JOB 1:
Retype the passage from the GDC Advocacy Track article that begins at the words "It feels wrong" and stops after "of that one.".

* START PASSAGE GIVEN *

A real highlight of the Game Developers Conference (GDC) in the last couple of years has been the Advocacy Track. This is made up of a series of talks, round tables and presentations regarding issues within gaming about diversity, tolerance and inclusivity. And in a GDC where not a single woman was giving a full length talk at the Independent Games Summit, there are clearly still some massive issues. Rather brilliantly, the sessions within this track are being made free to all, rather than just those who attended the conference. Highlights are below.
Let’s not live in pretend-land. Some people don’t like this stuff existing, and they don’t like its appearing on RPS. For those who are on the fence, I really encourage you to watch at least the first two videos below, to hear people explaining why this stuff really matters. To those unwilling, let me be really clear: If you have a problem with the discussion of matters regarding gaming culture that don’t fit within a grotesque interpretation of the “norm”, then really, feel free to find another site. Join a thread on Reddit discussing some imagined point in our past when we didn’t write about this stuff (we always did) and still wrote about games (we obviously do, the overwhelmingly vast majority of the time). Or recognise that having an issue with this content making up less than one percent of what we publish is perhaps the main reason such content is so massively necessary. If this fleck of dust within the cornucopia of reviews, previews, interviews, trailers and news is such an irritant, perhaps the allergy needs addressing?
Right, let’s get on with the good stuff.
The highlight of this track both in 2013 and 2014 was #1ReasonToBe. The session, inspired by Rhianna Pratchett’s tweeted response to the #1ReasonWhy hashtag, is about the reasons the women (and other) speaking are in the games industry, despite its significant problems. It’s a time for both the upbeat and the furious, as these industry professionals give their personal reflections. And 2014’s was a wonderful, terrible, moving hour. Opening the session was the inspirational Brenda Romero – one of my biggest heroes and a person who constantly inspires me to be better – introducing a panel of Leigh Alexander, Laralyn McWilliams, Lauren Scott, Ana Kipnis, Colleen Macklin, and Deirdra “Squinky” Kiai.
It feels wrong to pick a highlight from such a varied hour, but Lauren Scott’s talk was astonishing. A student at UC Santa Cruz studying Computer Science and Business Management Economics, she spoke so hugely movingly about being a young, black woman in gaming. And most especially about a defining moment in her life, when her father made a Java game called Lauren’s Alien Game.
“This is a game in which I am a character. At five years old, I saw myself in a game. At five years old, I knew a young black girl could be a character in a game. It completely silenced any voice in my head that I would ever have that would say I couldn’t be in tech or in games.”
There were few dry eyes by the end of that one.
Perhaps the most talked about session of the entire conference, Manveer Heir’s talk can now be seen by all. Beginning by explaining that the talk’s title is wrong, the Mass Effect developer says it should have been:
“Misogyny, Sexism, Racism, Ethnocentrism, Nationalism, Ageism, Ableism, Homophobia, Transphobia, Queerphobia And Other Types Of Social Injustice: Where Do Video Games Stand?

* END PASSAGE GIVEN *
* START EXTRACTED DATA *

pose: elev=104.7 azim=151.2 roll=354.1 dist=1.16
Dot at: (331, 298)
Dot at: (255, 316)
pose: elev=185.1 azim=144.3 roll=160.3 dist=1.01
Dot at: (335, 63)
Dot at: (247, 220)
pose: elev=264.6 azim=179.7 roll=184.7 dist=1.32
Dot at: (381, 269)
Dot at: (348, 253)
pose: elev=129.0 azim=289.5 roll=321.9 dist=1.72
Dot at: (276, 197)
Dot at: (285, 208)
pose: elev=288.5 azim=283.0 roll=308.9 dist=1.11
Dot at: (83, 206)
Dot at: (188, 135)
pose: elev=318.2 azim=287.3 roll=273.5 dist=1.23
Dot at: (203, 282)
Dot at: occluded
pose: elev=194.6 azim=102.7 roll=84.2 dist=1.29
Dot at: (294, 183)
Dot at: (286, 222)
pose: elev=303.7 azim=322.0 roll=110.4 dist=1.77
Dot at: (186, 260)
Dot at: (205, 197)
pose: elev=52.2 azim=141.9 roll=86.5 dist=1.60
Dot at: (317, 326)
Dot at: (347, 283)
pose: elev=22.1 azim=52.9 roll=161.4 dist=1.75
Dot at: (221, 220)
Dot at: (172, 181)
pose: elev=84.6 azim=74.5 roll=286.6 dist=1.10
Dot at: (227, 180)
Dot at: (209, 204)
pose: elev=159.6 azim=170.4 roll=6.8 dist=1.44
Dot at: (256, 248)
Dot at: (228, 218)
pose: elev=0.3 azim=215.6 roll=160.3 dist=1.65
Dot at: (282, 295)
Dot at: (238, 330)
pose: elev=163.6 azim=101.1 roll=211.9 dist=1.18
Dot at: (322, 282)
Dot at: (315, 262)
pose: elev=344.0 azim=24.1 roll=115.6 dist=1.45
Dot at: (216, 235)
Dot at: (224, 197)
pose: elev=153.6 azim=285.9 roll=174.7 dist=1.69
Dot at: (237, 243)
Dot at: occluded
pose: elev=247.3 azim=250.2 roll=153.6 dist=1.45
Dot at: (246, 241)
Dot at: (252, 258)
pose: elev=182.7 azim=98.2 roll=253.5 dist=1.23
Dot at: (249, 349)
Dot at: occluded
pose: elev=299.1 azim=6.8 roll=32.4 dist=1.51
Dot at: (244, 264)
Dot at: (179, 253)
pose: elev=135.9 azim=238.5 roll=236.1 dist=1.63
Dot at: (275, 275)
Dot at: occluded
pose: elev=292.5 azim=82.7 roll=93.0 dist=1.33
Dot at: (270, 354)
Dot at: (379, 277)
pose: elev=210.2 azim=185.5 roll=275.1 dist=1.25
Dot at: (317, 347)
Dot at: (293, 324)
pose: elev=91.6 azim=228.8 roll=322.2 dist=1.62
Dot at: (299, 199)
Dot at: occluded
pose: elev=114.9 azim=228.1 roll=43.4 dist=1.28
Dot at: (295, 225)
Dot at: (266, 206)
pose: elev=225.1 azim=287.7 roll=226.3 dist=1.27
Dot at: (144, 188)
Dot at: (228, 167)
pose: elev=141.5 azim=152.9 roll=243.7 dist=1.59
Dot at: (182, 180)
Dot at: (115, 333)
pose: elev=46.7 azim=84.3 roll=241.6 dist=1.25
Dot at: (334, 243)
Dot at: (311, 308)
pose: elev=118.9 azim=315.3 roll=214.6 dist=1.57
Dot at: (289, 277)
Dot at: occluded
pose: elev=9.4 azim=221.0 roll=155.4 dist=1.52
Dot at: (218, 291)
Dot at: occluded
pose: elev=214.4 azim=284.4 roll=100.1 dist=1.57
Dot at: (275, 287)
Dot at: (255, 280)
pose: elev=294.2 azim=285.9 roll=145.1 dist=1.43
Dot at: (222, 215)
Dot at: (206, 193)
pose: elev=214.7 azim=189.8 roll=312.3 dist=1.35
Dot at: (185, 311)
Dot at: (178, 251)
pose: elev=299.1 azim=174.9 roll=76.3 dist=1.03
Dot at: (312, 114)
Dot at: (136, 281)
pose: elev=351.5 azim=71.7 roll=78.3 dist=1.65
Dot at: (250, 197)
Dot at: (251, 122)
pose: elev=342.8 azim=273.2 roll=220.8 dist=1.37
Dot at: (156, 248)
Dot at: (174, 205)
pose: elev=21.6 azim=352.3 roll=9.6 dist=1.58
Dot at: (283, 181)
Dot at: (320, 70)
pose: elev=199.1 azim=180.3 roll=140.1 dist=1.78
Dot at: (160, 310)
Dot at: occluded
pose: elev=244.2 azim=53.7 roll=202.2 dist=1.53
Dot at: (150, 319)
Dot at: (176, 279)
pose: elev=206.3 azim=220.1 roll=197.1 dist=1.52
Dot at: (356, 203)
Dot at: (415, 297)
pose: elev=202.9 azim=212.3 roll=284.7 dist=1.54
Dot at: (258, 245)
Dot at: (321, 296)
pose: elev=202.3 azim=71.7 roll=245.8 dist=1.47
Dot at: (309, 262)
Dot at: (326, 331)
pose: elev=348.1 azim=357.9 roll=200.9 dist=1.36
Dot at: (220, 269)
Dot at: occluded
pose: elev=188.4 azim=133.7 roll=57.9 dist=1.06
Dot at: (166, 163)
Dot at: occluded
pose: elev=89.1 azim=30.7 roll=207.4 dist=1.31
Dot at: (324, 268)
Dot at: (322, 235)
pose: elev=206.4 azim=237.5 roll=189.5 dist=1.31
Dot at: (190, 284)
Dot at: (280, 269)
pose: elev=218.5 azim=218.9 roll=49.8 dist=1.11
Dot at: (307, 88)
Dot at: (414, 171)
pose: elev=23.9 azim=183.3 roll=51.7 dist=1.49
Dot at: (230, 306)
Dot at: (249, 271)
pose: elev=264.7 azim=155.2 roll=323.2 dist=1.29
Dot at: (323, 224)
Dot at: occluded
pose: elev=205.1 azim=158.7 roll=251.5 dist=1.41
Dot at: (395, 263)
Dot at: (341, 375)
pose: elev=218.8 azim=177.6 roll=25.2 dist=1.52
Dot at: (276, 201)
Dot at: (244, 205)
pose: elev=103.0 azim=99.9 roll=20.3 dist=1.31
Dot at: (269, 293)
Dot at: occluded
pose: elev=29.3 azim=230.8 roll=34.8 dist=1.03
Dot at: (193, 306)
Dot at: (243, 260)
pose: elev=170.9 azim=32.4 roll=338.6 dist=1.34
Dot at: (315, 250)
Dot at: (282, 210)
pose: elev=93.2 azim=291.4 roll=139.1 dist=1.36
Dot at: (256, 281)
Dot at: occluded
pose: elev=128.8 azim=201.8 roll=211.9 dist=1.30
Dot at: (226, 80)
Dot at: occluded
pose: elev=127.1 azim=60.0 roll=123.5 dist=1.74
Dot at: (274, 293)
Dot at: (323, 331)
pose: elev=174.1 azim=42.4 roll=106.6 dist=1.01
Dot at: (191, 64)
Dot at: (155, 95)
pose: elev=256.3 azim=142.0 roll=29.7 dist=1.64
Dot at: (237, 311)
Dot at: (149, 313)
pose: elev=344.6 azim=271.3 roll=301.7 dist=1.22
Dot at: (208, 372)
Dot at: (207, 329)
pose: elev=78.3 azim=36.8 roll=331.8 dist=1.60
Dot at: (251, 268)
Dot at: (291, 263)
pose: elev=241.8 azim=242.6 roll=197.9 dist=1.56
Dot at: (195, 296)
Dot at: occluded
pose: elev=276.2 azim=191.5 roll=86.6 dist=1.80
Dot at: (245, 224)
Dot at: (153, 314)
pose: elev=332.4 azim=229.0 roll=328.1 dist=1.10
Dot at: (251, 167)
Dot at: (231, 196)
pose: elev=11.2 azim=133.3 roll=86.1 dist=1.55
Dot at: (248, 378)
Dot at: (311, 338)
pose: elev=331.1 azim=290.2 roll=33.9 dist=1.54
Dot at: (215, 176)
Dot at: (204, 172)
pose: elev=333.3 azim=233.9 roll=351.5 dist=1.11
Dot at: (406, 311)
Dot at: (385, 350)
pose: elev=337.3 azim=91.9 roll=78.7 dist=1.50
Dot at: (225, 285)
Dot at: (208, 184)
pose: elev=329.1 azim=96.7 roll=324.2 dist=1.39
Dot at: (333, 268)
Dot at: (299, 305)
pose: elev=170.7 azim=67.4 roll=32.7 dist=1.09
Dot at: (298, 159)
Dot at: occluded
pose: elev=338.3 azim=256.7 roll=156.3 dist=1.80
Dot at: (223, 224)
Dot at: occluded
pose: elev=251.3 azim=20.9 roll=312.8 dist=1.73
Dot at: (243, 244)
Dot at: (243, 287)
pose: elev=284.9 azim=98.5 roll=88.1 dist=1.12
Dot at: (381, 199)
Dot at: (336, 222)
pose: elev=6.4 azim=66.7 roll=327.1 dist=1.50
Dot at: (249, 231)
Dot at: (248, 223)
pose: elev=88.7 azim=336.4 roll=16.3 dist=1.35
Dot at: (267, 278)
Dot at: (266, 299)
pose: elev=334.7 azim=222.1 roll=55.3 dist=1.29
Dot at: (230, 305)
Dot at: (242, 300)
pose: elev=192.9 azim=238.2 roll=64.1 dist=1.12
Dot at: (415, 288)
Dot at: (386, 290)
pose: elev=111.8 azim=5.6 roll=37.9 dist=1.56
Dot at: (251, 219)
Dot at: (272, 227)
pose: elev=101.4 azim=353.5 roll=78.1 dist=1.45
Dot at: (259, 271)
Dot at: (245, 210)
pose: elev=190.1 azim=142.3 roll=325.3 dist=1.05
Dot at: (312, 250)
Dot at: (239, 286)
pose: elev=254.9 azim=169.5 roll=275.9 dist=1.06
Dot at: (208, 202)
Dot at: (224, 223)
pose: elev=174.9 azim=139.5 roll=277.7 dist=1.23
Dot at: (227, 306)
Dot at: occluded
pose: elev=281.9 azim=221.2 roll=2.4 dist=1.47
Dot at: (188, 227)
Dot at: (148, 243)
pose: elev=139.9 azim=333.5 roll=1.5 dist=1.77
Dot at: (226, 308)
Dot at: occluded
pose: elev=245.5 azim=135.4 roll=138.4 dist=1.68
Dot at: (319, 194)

* END EXTRACTED DATA *

JOB 2:
Put the lines of the records into a JSON list of strings, one string per line with blank lines left out, starting at the line that contains "pose: elev=174.9 azim=139.5" and stopping after the last line of the records.

TASK OUTPUT 1:
It feels wrong to pick a highlight from such a varied hour, but Lauren Scott’s talk was astonishing. A student at UC Santa Cruz studying Computer Science and Business Management Economics, she spoke so hugely movingly about being a young, black woman in gaming. And most especially about a defining moment in her life, when her father made a Java game called Lauren’s Alien Game.
“This is a game in which I am a character. At five years old, I saw myself in a game. At five years old, I knew a young black girl could be a character in a game. It completely silenced any voice in my head that I would ever have that would say I couldn’t be in tech or in games.”
There were few dry eyes by the end of that one.

TASK OUTPUT 2:
[
  "pose: elev=174.9 azim=139.5 roll=277.7 dist=1.23",
  "Dot at: (227, 306)",
  "Dot at: occluded",
  "pose: elev=281.9 azim=221.2 roll=2.4 dist=1.47",
  "Dot at: (188, 227)",
  "Dot at: (148, 243)",
  "pose: elev=139.9 azim=333.5 roll=1.5 dist=1.77",
  "Dot at: (226, 308)",
  "Dot at: occluded",
  "pose: elev=245.5 azim=135.4 roll=138.4 dist=1.68",
  "Dot at: (319, 194)"
]